Pardon my ignorance, but what is C.O.?


----------



## Teetorbilt (Feb 12, 2004)

Certificate of Occupancy, document required prior to moving into a new structure.
An attached porch is considered part of the structure. Landscaping refers to just about everything else around the structure and may include the driveway, fencing, walkways, gazebos,patios,sprinklers, plants and grass.


----------



## Grumpy (Oct 8, 2003)

... it all depends what your contract with the customer says. If your contract says you will sweep porches, then it is included.
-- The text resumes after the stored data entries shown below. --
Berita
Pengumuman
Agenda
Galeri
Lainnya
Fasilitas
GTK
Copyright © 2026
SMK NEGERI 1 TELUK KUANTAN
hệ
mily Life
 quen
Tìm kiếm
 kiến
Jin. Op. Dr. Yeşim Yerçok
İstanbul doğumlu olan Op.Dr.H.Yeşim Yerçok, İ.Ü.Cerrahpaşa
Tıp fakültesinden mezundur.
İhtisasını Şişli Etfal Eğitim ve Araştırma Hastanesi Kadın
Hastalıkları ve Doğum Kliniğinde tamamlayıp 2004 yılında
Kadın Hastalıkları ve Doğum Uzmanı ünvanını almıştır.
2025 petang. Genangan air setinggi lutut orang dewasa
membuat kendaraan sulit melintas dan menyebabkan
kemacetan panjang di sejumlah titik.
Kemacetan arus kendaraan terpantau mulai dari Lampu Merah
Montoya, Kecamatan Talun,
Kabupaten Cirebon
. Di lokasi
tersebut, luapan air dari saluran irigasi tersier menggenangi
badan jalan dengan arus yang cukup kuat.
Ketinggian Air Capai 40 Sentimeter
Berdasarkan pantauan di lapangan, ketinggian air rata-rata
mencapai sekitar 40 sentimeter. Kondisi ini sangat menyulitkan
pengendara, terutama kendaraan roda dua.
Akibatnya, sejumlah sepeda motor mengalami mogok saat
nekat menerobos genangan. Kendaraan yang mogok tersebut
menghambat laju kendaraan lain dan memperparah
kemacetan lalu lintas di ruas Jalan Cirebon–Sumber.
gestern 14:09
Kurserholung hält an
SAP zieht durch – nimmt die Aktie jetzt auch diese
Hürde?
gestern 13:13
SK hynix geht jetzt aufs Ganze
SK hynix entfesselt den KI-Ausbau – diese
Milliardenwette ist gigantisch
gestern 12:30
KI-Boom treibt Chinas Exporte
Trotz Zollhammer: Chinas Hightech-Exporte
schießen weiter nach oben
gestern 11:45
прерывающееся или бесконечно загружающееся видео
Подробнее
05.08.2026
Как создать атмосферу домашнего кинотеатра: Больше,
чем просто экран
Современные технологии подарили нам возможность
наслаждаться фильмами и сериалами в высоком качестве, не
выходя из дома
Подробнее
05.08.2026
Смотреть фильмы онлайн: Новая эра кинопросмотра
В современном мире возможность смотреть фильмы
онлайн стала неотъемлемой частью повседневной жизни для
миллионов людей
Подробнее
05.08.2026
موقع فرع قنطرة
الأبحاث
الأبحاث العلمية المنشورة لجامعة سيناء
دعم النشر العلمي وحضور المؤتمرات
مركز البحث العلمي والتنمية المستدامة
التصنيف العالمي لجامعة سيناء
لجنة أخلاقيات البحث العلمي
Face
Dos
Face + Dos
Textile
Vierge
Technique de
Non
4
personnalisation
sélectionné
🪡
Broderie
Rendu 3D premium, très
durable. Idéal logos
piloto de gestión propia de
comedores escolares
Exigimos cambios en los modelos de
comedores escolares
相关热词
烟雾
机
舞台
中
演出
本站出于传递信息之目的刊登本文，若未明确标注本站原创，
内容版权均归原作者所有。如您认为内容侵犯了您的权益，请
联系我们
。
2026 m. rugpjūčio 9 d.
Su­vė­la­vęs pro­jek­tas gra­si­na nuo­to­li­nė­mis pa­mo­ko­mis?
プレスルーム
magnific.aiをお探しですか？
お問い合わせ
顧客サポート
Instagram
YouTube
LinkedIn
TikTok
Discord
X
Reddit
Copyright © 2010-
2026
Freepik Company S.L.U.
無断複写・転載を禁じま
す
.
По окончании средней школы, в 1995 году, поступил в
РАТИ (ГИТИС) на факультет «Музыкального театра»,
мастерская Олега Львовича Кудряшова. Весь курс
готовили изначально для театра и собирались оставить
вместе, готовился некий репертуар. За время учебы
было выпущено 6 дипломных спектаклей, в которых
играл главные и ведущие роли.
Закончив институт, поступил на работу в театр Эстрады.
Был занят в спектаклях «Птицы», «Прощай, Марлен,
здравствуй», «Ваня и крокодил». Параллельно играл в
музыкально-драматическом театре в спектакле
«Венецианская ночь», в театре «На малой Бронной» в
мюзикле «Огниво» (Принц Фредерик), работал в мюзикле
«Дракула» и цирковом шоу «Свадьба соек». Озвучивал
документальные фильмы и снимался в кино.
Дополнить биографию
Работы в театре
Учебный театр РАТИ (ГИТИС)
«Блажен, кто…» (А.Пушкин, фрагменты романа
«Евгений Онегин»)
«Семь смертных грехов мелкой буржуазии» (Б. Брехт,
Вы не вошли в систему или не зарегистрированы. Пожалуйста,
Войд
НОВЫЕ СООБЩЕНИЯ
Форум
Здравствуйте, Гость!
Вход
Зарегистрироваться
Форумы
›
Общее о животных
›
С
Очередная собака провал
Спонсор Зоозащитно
If the contract doesnt say anything about the porches then it is not included.


----------



## Adenmoor (May 30, 2004)

Thank you!


----------



## mdvaden (Aug 16, 2004)

In Oregon, landscape contractors are licensed by the Oregon Landscape Contractors Board to install plants, landscaping, boulders and:

Paths, walkways, decks and fences and arbors -

The bond needs to be a bit higher to contract the fences and decks.

We landscapers, here, also install ponds, waterfalls and water features.


----------



## LauneLandscapes (Oct 30, 2009)

I built a porch for a client a few years ago. Will post a picture tomorrow.


----------